NWFL Keeps Close Eye on TS Gordon
Escambia County officials are monitoring Tropical Storm Gordon, as it’s expected to move by northwest Florida en route to somewhere in Mississippi.
The watch is on for tropical storm-force winds, generally starting about 5:00 (Tuesday) evening and going onto about 9:00 [Tuesday night],” said Escambia County spokeswoman Joy Tsubooka. The big concern, she said, is the condition of bridges in the storm in high winds, and the safety of drivers trying to navigate them.
“All of our bridges that are longer and going over large bodies of water are the ones that we’re most concerned about,” Tsubooka said.
One developing positive is a reduction in predicted storm surge, to about 1-3 feet. A drawback to that is that the highest surge will coincide with high tide Tuesday evening.
“We’re also going to have winds that will continue to push the water levels up, so it’s going to be slow to recede [Wednesday] morning,” said Tsubooka.
Forecasters are calling for 3-5 inches of rain from Gordon in the Panhandle, and perhaps more in some places. If you are out, it’s suggested that you get to your destination as soon as possible.
“Slow down; the roadways are going to be wet,” said Florida Highway Patrol Lt. Eddie Elmore. Residents in Escambia County are being asked to stay off the roads if possible, as wind gusts and flash flooding may cause serious road hazardous.
“The only thing we’re really expecting out of this system is some possible flooding,” said Elmore. “Just make sure you’re not going to cross any standing water, especially if it’s flowing water across the roadway. Typically if it’s flowing water across the roadway, the roadway could be washed out.”
If sustained winds reach at least 39 miles an hour, bridge closures will be ordered by the Florida Department of Transportation. But Elmore says that’s not likely to be the case for Gordon.

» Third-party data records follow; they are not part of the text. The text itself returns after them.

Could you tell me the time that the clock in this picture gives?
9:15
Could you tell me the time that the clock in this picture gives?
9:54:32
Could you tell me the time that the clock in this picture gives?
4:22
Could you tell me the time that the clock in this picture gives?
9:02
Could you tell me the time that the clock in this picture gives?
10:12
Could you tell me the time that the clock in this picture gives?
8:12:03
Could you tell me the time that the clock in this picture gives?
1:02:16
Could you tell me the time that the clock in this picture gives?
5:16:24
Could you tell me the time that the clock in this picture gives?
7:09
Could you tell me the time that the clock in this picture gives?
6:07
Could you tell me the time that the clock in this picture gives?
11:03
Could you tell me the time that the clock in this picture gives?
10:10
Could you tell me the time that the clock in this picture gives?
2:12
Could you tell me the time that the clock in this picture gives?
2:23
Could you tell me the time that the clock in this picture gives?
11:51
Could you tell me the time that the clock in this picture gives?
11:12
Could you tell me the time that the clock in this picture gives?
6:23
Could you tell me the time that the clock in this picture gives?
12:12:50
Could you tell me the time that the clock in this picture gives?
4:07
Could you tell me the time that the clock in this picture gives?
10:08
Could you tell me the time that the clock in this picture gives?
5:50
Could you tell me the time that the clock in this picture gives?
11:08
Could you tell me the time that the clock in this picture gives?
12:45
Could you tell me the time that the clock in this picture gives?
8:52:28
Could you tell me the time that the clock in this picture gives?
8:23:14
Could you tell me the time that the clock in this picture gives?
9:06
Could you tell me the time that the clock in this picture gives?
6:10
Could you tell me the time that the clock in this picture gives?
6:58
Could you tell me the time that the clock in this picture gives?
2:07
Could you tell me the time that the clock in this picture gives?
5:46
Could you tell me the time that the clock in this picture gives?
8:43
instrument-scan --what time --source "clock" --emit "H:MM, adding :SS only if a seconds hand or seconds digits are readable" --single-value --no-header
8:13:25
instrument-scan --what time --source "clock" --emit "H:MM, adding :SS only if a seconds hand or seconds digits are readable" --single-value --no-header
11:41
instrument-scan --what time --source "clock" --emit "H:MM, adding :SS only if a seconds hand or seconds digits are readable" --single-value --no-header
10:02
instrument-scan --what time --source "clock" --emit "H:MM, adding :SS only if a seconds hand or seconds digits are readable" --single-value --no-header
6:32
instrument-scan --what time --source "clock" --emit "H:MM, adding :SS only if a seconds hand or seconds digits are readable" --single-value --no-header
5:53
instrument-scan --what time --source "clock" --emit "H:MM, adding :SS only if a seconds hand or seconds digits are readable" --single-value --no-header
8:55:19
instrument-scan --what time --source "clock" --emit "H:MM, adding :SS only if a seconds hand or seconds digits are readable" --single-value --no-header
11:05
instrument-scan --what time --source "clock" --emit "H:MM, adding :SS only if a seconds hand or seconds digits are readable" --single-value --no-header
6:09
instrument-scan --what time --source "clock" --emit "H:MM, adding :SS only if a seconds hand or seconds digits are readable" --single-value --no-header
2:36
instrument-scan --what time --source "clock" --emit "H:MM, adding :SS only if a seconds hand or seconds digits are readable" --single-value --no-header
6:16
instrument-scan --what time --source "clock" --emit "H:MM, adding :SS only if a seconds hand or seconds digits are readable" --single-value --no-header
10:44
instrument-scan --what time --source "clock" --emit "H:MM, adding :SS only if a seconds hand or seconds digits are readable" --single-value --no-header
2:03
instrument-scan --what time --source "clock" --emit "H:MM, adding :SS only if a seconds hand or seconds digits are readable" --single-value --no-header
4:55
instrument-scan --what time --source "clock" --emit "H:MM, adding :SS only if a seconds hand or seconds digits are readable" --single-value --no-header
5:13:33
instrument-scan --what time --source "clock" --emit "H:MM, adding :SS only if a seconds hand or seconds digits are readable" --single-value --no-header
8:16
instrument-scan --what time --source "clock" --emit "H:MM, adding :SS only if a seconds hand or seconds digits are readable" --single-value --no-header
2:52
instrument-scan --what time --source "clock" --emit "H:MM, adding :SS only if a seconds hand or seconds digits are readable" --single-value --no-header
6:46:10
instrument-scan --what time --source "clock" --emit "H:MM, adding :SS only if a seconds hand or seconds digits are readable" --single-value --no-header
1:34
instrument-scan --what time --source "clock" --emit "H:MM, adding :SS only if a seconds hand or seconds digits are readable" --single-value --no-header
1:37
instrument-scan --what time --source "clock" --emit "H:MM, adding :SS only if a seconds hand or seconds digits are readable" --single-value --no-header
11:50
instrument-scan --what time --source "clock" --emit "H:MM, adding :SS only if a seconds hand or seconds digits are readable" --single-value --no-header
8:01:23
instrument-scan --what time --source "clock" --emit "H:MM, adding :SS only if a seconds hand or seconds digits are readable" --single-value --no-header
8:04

“We’re not anticipating any bridge closures or road closures due to the high winds from this system,” Elmore said. “But just make sure that you’re aware of the winds and possible wind gusts. “Just make sure you stay in between the lanes; make sure you’re controlling your vehicle and you’re attentive of the environment around you.”
If the electricity is knocked out, the traffic signals in that area will not be operating. In that case, Elmore says approach every intersection with extreme caution.
“We need to make sure that we’re treating them as a 4-way stop; and to never enter an intersection with the lights inoperative unless you’ve stopped and you’re aware of what’s coming into the intersection,” Elmore said.
After Hurricanes Ivan and Dennis, many of the area’s homes are hardened and should stand up to a tropical storm or borderline hurricane. Escambia County’s Joy Tsubooka says instead, pay attention to what’s out in the yard.
“Playground toys; your umbrellas, your lawn furniture,” said Tsubooka. “It’s not going to be a bad idea to go and secure some of that furniture so it doesn’t start flying around.”
As of 4:00 p.m. Tuesday, Tropical Storm Gordon was packing 70 mile an hour sustained winds – and is roughly 95 miles southeast of Biloxi, Mississippi. Movement is northwest at 15 miles an hour.